Im Grunde gilt dieser Rat für alle jungen Leute: Ralf Keckeis (ALDI SÜD) legt allen ans Herz, die Nähe von Schulen und Betrieben zu stärken. Schüler sollten frühzeitig Praktika machen und Betriebe besichtigen - Betriebe sollten frühzeitig in die Schulen gehen. "Früh ran!" fasst Keckeis seine Überzeugung zusammen und bietet an, die Bildungspartnerschaften mit Schulen zu forcieren. Die Unmenge an Berufsmöglichkeiten gaukle eine Sicherheit vor, die es so nicht gebe. Schüler müssten so früh wie möglich praktische Erfahrungen sammeln, um sich später bei der Berufswahl leichter zu tun. "Sich um die Jungen zu kümmern, muss unser aller Herzensangelegenheit sein", fordert Keckeis die Runde auf.
Pubertät muss sein dürfen
Diesen Weg hält auch Robert Schurer (AOK) für entscheidend: "Die Hinführung in die Arbeitswelt der Erwachsenen fehlt", bemängelt er, "viele lebenspraktische Fähigkeiten werden nicht vermittelt." Bernd Ohlmann weist auf die Klagen vieler Händler über mangelnde Verlässlichkeit und Pünktlichkeit bei ihren Auszubildenden hin. Viele junge Leute seien nicht teamfähig. Isabell Zacharias mildert diese Einschätzung ab. "Das hören wir seit Jahrzehnten über die Jugend.
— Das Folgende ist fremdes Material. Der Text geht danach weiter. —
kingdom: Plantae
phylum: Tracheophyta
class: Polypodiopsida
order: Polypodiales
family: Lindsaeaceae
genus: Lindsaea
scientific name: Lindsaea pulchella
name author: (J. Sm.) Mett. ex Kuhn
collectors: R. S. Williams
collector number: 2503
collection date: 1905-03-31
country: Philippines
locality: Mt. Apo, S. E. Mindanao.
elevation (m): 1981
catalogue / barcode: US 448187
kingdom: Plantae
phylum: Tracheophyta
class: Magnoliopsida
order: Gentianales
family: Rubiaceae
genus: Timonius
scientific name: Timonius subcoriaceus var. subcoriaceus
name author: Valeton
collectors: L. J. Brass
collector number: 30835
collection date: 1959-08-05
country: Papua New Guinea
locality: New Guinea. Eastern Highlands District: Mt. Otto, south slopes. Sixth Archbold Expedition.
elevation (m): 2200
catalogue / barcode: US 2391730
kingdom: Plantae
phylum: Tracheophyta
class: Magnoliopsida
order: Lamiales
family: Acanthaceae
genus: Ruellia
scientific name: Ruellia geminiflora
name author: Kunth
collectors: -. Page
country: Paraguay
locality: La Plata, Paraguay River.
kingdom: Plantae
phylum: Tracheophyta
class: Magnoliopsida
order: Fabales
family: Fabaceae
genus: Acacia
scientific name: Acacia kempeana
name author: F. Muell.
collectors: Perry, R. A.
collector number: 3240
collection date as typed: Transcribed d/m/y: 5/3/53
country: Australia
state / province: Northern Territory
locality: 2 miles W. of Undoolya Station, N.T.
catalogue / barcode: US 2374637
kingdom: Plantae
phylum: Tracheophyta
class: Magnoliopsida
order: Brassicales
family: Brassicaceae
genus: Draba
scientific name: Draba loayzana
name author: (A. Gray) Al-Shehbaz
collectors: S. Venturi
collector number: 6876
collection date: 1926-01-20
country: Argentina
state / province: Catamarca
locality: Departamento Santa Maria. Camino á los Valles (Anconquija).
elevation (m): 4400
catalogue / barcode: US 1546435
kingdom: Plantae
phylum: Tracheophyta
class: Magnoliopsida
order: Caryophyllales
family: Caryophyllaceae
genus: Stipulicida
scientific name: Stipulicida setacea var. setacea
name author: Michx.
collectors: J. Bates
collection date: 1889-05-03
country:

Ich denke, wir sollten das zu den Akten legen - das gehört zur Pubertät und das gab es schon immer."
"Roter Teppich" statt lamentieren
Auch Thorsten Beier (ALDI SÜD) hält es für wichtig, die soziale Kompetenz von Jugendlichen zu stärken. Entscheidend sei aber, dass die Jugendlichen an den Schulen eher ihren Weg finden. Wie das geht, zeigt ALDI SÜD seit Jahren erfolgreich: "Wir suchen für uns die Besten aus dem Bewerbermarkt", sagt er - und den "roten Teppich" für künftige Fachkräfte rollt ALDI SÜD bereits an den Schulen aus; Studienabbrecher erhalten eine zweite Chance im Einzelhandel, indem ALDI SÜD seit zwei Jahren das Abiturientenprogramm zum geprüften Handelsfachwirt inkl. des Abschlusses zum Einzelhandelskaufmann und den Erwerb des Ausbilderscheines innerhalb von 36 Monaten eingeführt hat; seit 2014 zahlt ALDI SÜD im Landkreis und im Stadtgebiet München eine Ballungsraumzulage. "Unsere Anstrengungen für das Recruiting sind sehr gestiegen", erklärt Beier den Erfolg. Das betrifft nicht nur personelle Kapazitäten. Seit 2010 hat das Unternehmen in seinem Zuständigkeitsgebiet die finanziellen Ausgaben dafür verdreifacht.
Ralf Keckeis hält daher nichts von Lamentieren. "Setzen wir Akzente", ruft er die Runde auf, "anstatt immer nur abzuwarten und auf Entwicklungen zu reagieren!"
"Wir brauchen mehr Praxis"
"Wir brauchen mehr Praxis, um früher in den Ausbildungsberuf hineinzukommen", ist Isabell Zacharias überzeugt (und macht daher demnächst selbst ein Praktikum bei ALDI SÜD). Sie glaubt: "Vielen Akademikerfamilien täte es gut, früher mit dem richtigen Leben in Kontakt zu kommen." Damit rennt sie bei Hubert Schöffmann offene Türen ein, der die hohe Akademikerquote ausgesprochen kritisch sieht: "Für manch einen wäre die berufliche Bildung die bessere Option, der erfolgreichere Weg." Der Stellenwert der beruflichen Bildung gehe unter. Zahlen aus Münchner Stadtvierteln wie Obermenzing, in denen die Übertrittsquote ans Gymnasium die 100-Prozent-Spitze erreicht, scheinen ihm Recht zu geben.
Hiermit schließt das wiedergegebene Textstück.